### TASK 1:
In the cohort announcement below, reproduce the passage from "We are thrilled" up to and including "of the Center.", substituting "delighted" for "thrilled".
### TASK 2:
According to the cohort announcement below, on what date was it posted?

News/Research

Announcing our Newest Cohort of Designated Emphasis and Graduate Certificate Students

23 Nov, 2015

Announcing our Newest Cohort of Designated Emphasis and Graduate Certificate Students

We are thrilled to welcome our latest cohort of Designated Emphasis and Graduate Certificate students. From Hispanic Languages and Literatures, Anthropology, Theater, Dance and Performance Studies, and Architecture, we know these students will contribute to the vibrant interdisciplinary life of the Center.

### DATA SHOWN:
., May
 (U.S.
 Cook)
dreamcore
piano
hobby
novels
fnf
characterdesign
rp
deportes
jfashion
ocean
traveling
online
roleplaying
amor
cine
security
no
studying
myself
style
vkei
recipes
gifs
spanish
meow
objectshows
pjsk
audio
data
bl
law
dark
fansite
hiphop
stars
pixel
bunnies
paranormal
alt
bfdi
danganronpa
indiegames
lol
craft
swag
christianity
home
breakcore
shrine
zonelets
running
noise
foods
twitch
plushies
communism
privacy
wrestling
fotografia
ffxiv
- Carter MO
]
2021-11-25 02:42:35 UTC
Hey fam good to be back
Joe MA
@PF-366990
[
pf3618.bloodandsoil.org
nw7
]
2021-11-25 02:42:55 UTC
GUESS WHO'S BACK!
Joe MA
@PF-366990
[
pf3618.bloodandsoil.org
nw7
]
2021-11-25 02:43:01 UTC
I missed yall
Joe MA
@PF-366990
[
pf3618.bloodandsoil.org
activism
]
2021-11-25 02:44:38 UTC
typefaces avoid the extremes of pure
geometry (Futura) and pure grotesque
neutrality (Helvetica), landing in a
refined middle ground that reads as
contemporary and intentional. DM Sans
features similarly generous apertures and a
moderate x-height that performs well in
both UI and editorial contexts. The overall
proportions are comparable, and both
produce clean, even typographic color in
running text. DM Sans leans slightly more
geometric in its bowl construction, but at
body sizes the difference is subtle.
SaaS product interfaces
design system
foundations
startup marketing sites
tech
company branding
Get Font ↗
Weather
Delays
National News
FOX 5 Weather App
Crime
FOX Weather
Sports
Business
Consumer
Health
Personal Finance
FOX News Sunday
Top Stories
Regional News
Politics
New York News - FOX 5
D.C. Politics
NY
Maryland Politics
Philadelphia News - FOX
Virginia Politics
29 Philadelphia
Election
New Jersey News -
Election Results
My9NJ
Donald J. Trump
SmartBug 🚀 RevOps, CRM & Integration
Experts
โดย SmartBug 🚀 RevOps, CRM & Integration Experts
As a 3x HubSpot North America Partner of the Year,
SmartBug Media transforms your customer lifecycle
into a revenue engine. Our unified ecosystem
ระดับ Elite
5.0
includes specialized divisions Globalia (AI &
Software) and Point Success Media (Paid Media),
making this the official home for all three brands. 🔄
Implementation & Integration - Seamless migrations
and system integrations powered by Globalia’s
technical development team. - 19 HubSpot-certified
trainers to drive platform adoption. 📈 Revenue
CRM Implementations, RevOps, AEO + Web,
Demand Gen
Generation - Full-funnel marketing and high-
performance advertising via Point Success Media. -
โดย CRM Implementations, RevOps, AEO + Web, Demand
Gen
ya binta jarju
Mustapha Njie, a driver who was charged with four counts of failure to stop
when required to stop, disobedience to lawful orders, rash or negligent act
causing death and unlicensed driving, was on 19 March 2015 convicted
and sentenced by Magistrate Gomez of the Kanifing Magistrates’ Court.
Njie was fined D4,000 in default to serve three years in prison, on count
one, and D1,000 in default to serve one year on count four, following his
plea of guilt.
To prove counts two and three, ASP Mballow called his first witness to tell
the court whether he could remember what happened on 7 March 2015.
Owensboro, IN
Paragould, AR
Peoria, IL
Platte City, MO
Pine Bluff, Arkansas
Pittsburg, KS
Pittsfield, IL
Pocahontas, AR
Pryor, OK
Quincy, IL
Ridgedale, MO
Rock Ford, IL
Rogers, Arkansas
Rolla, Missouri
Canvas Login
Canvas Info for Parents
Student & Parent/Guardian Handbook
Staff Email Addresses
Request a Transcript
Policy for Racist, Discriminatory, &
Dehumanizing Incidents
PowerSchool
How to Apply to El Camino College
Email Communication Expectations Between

### YOUR SOLUTION 1:
We are delighted to welcome our latest cohort of Designated Emphasis and Graduate Certificate students. From Hispanic Languages and Literatures, Anthropology, Theater, Dance and Performance Studies, and Architecture, we know these students will contribute to the vibrant interdisciplinary life of the Center.

### YOUR SOLUTION 2:
23 Nov, 2015